▸ **Task objective**
Please give back only the lines below from the one containing "INVISTA-SE | Direto da Expert XP e as" to the one containing "A princesa transplantada", each repeated word for word, both ends included.

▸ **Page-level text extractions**

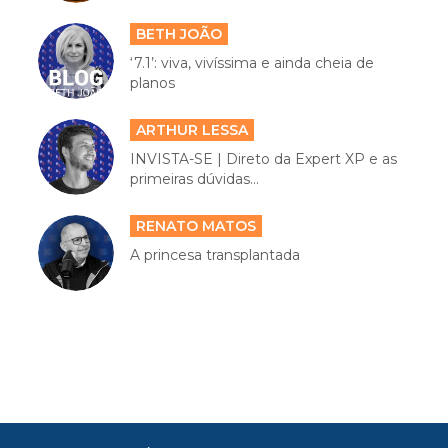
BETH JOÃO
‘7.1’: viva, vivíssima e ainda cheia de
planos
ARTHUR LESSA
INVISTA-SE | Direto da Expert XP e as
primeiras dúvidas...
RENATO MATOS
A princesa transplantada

...

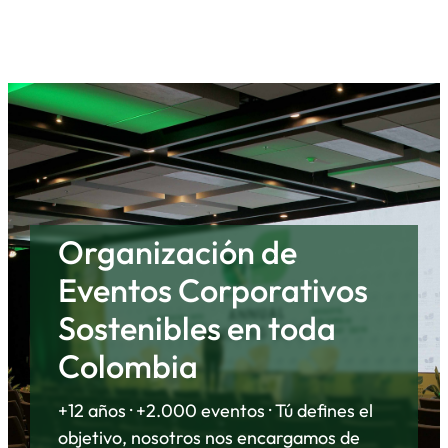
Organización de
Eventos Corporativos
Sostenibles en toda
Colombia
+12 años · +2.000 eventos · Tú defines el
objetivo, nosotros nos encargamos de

▸ **Answer box**
INVISTA-SE | Direto da Expert XP e as
primeiras dúvidas...
RENATO MATOS
A princesa transplantada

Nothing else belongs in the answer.